Section 6.8. Survival. The indemnification and advancement of expenses
provided by, or granted pursuant to, this Section VI shall continue as to a
person who has ceased to be a Director, officer, employee or agent of the
Company and shall inure to the benefit of the heirs, executors and
administrators of such person. (As amended October 9, 1986.)

SECTION VII
MISCELLANEOUS

Section 7.1. Seal. The corporate seal shall have inscribed upon it the
name of the Company, the year "1947" and the words "Corporate Seal" and
"Delaware." The Secretary shall be in charge of the seal and may authorize
a duplicate seal to be kept and used by any other officer or person.
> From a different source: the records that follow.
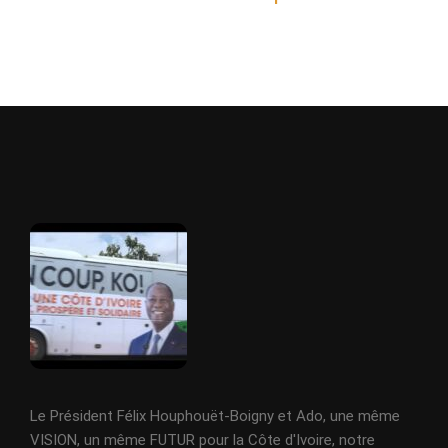
Le Président Félix Houphouët-Boigny et Ado, une même
VISION, un même FUTUR pour la Côte d'Ivoire, notre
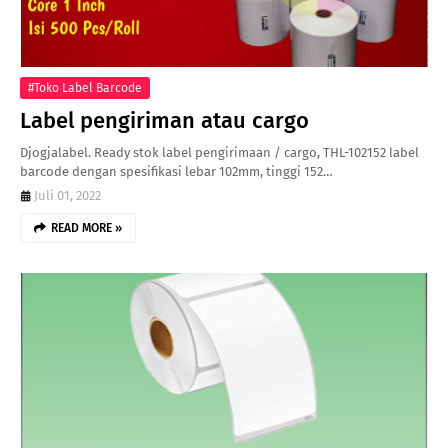
#Toko Label Barcode
Label pengiriman atau cargo
Djogjalabel. Ready stok label pengirimaan / cargo, THL-102152 label
barcode dengan spesifikasi lebar 102mm, tinggi 152…
Juli 01, 2022
READ MORE »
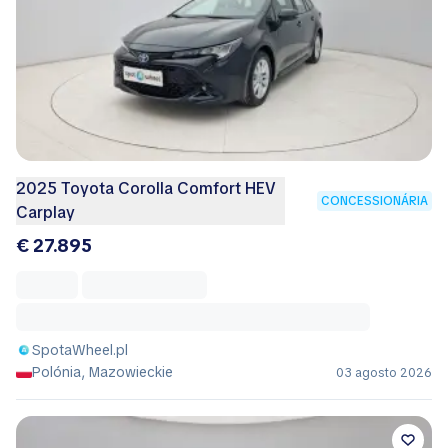
2025 Toyota Corolla Comfort HEV
CONCESSIONÁRIA
Carplay
€ 27.895
SpotaWheel.pl
Polónia, Mazowieckie
03 agosto 2026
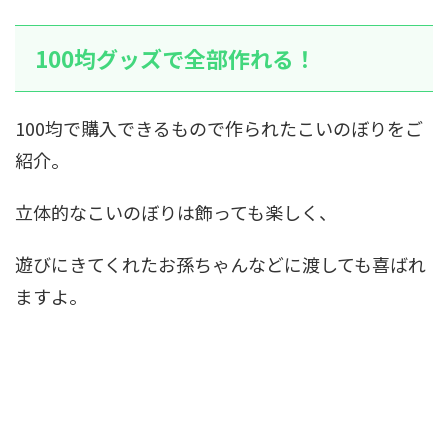
100均グッズで全部作れる！
100均で購入できるもので作られたこいのぼりをご
紹介。
立体的なこいのぼり
は飾っても楽しく、
遊びにきてくれたお孫ちゃんなどに渡しても喜ばれ
ますよ。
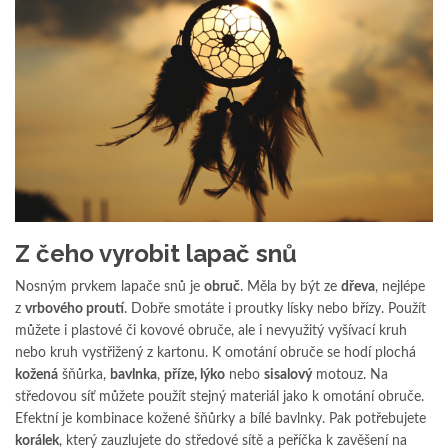
Z čeho vyrobit lapač snů
Nosným prvkem lapače snů je
obruč
. Měla by být ze
dřeva
, nejlépe
z
vrbového proutí
. Dobře smotáte i proutky lísky nebo břízy. Použít
můžete i plastové či kovové obruče, ale i nevyužitý vyšívací kruh
nebo kruh vystřižený z kartonu. K omotání obruče se hodí plochá
kožená
šňůrka,
bavlnka
,
příze, lýko
nebo
sisalový
motouz. Na
středovou síť můžete použít stejný materiál jako k omotání obruče.
Efektní je kombinace kožené šňůrky a bílé bavlnky. Pak potřebujete
korálek
, který zauzlujete do středové sítě a peříčka k zavěšení na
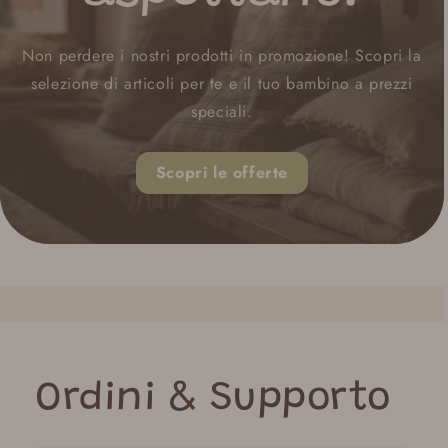
Non perdere i nostri prodotti in promozione! Scopri la
selezione di articoli per te e il tuo bambino a prezzi
speciali.
Scopri le offerte
Ordini & Supporto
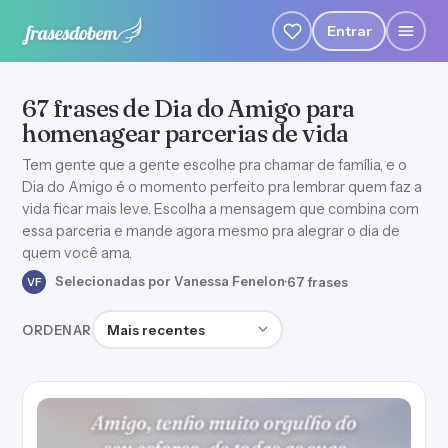
Entrar
67 frases de Dia do Amigo para
homenagear parcerias de vida
Tem gente que a gente escolhe pra chamar de família, e o
Dia do Amigo é o momento perfeito pra lembrar quem faz a
vida ficar mais leve. Escolha a mensagem que combina com
essa parceria e mande agora mesmo pra alegrar o dia de
quem você ama.
Selecionadas por Vanessa Fenelon
·
67 frases
VF
Ordenar frases
ORDENAR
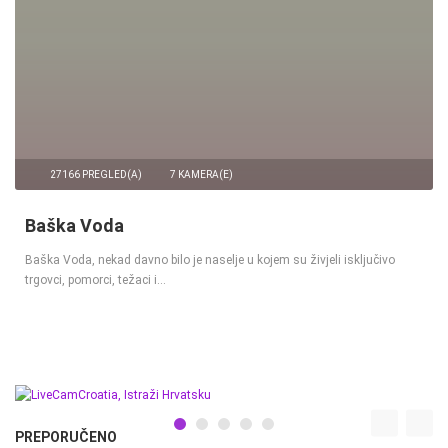
27166 PREGLED(A)
7 KAMERA(E)
Baška Voda
Baška Voda, nekad davno bilo je naselje u kojem su živjeli isključivo
trgovci, pomorci, težaci i…
PREPORUČENO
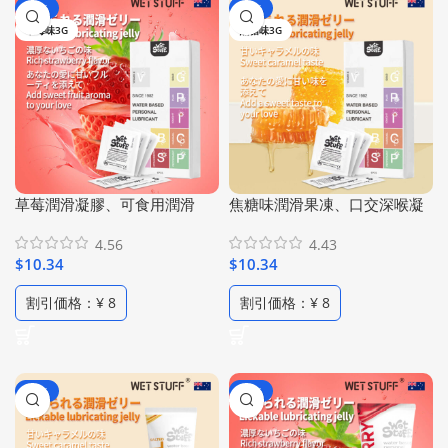
-70%
-70%
草莓味3G
焦糖味3G
草莓潤滑凝膠、可食用潤滑
焦糖味潤滑果凍、口交深喉凝
液、口交潤滑劑、水性潤滑
膠、食用潤滑液，情趣潤滑
4.56
4.43
油、低過敏性人體潤滑油、高
油，純植物焦糖配方、水溶性
$
10.34
$
10.34
比例草莓精華配方、純植物水
低刺激、甜味潤滑啫咖哩、旅
果潤滑劑、旅行便攜裝 （每包
行便攜裝 （每包 3克/ 6包）
割引価格：¥ 8
割引価格：¥ 8
3克/ 6包）
-73%
-73%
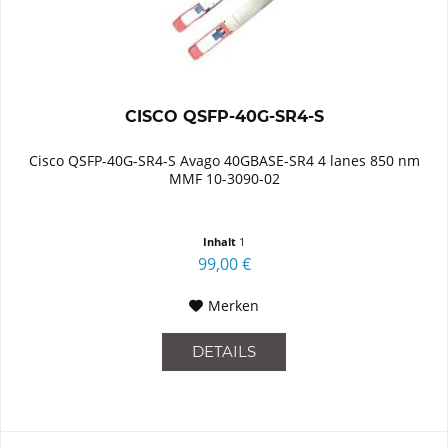
CISCO QSFP-40G-SR4-S
Cisco QSFP-40G-SR4-S Avago 40GBASE-SR4 4 lanes 850 nm
MMF 10-3090-02
Inhalt
1
99,00 €
Merken
DETAILS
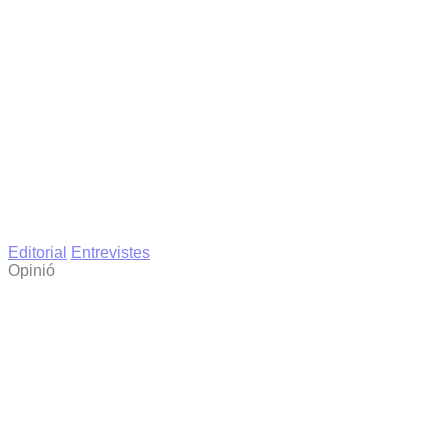
Editorial
Entrevistes
Opinió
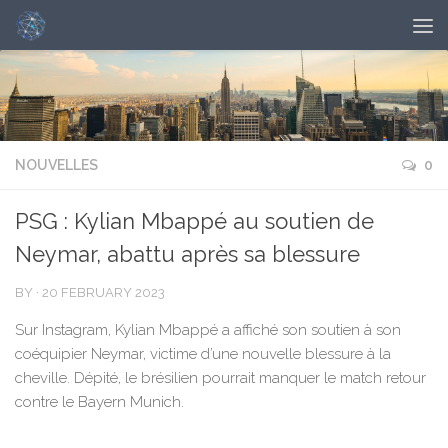
NOUVELLES
0
PSG : Kylian Mbappé au soutien de
Neymar, abattu après sa blessure
BY
·
20 FEBRUARY 2023
Sur Instagram, Kylian Mbappé a affiché son soutien à son
coéquipier Neymar, victime d’une nouvelle blessure à la
cheville. Dépité, le brésilien pourrait manquer le match retour
contre le Bayern Munich.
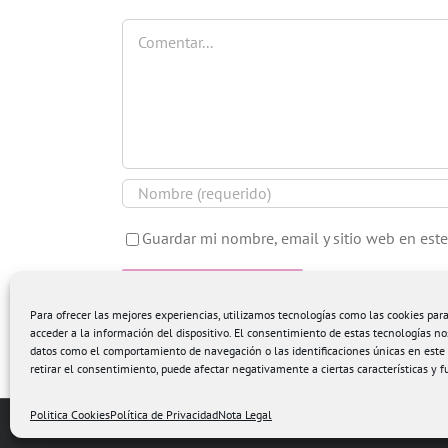
Comentar
Guardar mi nombre, email y sitio web en est
Para ofrecer las mejores experiencias, utilizamos tecnologías como las cookies pa
acceder a la información del dispositivo. El consentimiento de estas tecnologías no
datos como el comportamiento de navegación o las identificaciones únicas en este s
retirar el consentimiento, puede afectar negativamente a ciertas características y f
Politica Cookies
Política de Privacidad
Nota Legal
Section 7.2. Waiver of Notice. Whenever any notice is required to be
given, a waiver thereof in writing, signed by the person or persons
entitled to the notice, whether before or after the time stated therein,
shall be deemed equivalent thereto.

62

Section 7.3. Voting of Stock Owned by the Company. Powers of attorney,
proxies, waivers of notice of meeting, consents and other instruments
relating to securities owned by the Company may be executed in the name of
and on behalf of the Company by the President, any Executive Vice
President, any Vice President or the General Counsel. Any such officer
may, in the name of and on behalf of the Company, take all such action as
any such officer may deem advisable to vote in person or by proxy at any
meeting of security holders of any corporation in which the Company may own
securities and at any such meeting shall possess and may exercise any and
all rights and powers incident to the ownership of such securities and which,
as the owner thereof, the Company might have exercised and possessed if
present. The Board of Directors may from time to time confer like powers
upon any other person or persons.

Section 7.4. Executive Office. The principal executive office of the
Company shall be located in the City of Midland, County of Midland, State
of Michigan, where the books of account and records shall be kept. The
Company also may have offices at such other places, both within and without
Delaware, as the Board of Directors from time to time shall determine or
the business and affairs of the Company may require.

SECTION VIII
AMENDMENT OF BYLAWS*

Section 8.1. The Board of Directors shall have power to amend, alter,
change, adopt and repeal the Bylaws* of the Company at any regular or
special meeting. The stockholders also shall have power to amend, alter,
change, adopt and repeal the Bylaws* of the Company at any annual or
special meeting subject to the requirements of the Certificate of
Incorporation.


* Spelling as amended April 8, 1993.